● TASK INSTRUCTIONS:
Filter the entries for the word "Silkscreen". Copy each line that has it.

* * *

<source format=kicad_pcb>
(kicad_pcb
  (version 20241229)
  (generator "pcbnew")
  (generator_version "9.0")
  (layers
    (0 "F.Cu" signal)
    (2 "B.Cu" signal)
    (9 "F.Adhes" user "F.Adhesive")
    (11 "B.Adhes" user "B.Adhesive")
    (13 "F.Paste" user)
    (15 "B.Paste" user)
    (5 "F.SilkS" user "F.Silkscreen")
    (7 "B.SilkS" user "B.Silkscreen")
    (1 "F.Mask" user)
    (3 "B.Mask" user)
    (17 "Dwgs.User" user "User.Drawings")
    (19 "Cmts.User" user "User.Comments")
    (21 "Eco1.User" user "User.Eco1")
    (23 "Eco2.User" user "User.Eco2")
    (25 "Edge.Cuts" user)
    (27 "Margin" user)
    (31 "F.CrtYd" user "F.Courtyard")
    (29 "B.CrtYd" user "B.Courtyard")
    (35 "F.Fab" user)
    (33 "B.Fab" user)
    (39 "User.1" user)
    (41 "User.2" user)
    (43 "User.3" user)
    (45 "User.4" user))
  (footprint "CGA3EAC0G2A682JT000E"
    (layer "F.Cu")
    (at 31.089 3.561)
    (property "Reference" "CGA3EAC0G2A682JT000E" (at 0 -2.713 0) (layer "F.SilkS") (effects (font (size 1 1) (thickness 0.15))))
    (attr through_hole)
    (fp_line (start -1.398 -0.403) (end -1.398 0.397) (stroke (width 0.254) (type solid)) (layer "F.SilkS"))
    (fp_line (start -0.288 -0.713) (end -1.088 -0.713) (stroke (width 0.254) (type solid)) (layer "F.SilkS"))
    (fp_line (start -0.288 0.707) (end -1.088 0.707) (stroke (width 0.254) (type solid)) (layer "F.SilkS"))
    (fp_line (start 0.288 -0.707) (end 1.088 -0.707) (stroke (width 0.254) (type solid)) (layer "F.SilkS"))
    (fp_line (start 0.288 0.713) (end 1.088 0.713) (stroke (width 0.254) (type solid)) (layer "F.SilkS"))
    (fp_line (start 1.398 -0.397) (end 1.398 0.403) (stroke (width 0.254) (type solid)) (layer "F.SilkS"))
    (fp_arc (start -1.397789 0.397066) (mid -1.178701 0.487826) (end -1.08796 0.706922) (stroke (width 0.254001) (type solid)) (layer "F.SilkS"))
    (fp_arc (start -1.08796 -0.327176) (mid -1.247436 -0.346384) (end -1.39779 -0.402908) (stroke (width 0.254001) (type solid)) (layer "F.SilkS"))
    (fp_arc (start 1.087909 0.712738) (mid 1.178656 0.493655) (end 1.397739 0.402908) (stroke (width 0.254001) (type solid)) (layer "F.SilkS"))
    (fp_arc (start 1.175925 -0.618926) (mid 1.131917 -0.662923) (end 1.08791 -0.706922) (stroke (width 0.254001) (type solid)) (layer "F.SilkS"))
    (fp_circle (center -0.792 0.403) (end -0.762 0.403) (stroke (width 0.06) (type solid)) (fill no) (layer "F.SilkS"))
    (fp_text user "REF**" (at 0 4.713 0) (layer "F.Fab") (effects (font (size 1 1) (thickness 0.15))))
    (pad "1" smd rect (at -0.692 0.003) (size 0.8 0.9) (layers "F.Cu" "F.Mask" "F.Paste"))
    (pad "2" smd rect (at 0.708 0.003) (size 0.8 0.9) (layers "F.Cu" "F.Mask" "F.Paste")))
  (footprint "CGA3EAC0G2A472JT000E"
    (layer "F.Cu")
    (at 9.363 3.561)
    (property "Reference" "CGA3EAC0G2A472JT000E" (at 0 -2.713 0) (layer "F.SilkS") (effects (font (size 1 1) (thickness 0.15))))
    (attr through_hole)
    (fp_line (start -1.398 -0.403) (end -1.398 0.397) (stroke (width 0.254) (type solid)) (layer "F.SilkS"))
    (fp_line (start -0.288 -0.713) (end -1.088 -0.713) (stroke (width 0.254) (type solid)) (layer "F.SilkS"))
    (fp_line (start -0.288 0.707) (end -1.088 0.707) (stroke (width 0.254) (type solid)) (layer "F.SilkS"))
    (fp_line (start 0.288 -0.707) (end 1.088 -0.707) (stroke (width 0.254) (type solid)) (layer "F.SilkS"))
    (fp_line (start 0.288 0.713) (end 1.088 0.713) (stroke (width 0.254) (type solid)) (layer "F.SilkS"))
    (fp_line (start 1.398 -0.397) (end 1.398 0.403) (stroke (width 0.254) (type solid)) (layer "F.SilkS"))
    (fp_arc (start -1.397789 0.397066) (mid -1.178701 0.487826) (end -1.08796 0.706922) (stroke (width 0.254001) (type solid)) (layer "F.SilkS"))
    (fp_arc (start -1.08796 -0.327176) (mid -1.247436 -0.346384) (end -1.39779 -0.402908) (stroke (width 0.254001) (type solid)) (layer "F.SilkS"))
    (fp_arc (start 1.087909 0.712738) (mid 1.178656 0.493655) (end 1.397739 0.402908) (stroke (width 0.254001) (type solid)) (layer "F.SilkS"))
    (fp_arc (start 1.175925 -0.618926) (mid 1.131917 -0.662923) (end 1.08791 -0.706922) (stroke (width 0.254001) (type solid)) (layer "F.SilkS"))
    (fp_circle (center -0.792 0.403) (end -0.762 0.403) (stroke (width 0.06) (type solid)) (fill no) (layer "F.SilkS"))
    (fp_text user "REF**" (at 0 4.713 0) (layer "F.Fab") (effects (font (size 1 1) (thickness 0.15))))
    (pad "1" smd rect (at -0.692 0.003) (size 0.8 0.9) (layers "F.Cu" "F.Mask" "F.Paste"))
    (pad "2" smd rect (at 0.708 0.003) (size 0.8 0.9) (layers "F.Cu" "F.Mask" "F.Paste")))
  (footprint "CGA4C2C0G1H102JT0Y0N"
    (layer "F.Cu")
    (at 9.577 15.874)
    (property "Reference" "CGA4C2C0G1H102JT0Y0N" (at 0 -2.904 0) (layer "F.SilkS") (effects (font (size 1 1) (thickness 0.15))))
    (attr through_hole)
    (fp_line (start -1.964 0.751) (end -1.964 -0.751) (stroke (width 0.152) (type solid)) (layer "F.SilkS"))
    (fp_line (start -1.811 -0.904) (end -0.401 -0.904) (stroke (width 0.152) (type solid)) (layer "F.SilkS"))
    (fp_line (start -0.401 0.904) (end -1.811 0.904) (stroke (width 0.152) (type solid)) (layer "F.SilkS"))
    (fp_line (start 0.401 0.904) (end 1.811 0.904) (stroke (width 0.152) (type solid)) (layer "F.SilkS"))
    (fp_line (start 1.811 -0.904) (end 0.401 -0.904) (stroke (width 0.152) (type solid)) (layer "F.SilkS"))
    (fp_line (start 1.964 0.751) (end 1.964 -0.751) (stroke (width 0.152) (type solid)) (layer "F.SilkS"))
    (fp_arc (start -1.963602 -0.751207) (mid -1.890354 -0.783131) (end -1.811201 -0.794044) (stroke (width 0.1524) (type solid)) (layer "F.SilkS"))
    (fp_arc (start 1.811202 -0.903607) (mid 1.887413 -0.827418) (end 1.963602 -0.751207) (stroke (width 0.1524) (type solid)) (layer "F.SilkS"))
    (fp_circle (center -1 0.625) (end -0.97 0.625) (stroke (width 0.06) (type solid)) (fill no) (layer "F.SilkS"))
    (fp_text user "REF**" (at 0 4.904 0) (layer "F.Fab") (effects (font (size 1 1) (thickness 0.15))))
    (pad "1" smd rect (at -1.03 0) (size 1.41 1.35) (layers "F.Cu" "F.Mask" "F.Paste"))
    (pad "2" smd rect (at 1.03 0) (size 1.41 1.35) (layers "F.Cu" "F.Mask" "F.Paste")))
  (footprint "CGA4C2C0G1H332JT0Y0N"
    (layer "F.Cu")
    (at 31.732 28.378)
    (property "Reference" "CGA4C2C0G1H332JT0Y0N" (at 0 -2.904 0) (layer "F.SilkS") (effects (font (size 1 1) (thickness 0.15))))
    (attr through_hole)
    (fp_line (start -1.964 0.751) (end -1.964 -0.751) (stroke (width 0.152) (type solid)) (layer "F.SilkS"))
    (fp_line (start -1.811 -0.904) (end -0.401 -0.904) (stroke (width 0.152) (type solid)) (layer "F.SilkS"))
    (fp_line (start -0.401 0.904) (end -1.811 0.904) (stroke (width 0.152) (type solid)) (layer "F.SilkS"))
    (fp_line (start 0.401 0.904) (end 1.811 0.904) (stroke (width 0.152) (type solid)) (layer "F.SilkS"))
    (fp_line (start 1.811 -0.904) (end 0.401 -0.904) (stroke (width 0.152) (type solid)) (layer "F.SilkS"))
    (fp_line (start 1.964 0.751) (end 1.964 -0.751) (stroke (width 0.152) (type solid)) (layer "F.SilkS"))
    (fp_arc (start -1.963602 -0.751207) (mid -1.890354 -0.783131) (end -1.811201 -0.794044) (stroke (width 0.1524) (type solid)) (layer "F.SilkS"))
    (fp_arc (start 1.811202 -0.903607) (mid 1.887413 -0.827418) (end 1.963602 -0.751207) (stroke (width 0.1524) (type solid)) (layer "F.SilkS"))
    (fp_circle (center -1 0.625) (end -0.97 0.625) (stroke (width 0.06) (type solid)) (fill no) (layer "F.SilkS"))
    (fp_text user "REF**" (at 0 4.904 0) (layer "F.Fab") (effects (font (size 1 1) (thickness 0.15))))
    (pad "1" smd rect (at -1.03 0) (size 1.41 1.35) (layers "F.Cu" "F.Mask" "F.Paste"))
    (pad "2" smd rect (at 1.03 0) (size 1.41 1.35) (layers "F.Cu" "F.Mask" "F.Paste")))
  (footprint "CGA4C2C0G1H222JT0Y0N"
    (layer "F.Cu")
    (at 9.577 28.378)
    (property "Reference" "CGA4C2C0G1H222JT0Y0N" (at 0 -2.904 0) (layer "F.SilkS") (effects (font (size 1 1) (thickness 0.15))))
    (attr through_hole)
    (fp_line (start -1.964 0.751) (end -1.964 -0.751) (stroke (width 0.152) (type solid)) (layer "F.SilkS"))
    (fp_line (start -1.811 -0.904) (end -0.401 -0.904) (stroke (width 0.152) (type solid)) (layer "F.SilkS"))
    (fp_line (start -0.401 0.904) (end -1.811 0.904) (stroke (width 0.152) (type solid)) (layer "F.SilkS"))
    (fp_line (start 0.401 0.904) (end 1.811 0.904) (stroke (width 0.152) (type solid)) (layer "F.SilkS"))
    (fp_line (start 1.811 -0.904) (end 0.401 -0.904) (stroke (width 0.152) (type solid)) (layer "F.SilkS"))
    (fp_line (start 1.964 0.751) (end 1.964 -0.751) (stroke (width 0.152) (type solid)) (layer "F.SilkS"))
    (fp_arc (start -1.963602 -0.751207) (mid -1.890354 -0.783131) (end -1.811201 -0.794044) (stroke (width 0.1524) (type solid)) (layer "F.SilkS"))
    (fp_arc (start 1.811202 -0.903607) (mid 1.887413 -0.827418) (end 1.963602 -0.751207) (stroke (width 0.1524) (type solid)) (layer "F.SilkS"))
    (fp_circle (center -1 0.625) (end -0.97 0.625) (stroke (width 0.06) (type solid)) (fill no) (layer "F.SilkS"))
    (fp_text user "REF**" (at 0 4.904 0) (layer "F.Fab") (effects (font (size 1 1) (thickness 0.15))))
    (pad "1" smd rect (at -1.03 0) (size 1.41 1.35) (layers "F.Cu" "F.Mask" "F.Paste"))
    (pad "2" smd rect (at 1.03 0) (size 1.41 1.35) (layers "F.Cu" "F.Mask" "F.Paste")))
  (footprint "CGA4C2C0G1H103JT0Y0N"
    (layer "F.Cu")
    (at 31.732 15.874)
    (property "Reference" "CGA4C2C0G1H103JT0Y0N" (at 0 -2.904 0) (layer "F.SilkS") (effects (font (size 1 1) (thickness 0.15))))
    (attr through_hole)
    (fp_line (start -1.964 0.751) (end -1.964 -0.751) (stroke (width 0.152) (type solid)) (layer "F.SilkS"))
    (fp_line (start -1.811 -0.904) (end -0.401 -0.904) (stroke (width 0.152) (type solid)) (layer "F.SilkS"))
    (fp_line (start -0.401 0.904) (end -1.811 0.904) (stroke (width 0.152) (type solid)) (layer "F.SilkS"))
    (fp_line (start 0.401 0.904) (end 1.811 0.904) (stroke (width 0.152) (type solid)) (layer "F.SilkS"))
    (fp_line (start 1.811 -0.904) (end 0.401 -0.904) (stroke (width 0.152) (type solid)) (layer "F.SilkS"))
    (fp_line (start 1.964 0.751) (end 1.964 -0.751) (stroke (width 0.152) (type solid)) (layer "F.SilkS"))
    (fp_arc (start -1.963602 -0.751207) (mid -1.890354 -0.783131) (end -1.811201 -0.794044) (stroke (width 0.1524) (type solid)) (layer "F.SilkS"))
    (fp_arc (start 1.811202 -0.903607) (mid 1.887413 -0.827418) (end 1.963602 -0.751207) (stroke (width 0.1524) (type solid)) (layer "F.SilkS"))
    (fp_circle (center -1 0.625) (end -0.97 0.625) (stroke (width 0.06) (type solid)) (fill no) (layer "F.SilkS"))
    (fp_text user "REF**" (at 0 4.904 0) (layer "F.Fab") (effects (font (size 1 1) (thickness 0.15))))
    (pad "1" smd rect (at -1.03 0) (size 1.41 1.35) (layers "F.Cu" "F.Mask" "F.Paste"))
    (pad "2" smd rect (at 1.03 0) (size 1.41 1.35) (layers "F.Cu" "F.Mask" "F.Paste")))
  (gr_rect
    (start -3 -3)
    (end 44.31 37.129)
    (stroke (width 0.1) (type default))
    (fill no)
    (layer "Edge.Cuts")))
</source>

* * *

● ANSWER FOR THE TASK:
    (5 "F.SilkS" user "F.Silkscreen")
    (7 "B.SilkS" user "B.Silkscreen")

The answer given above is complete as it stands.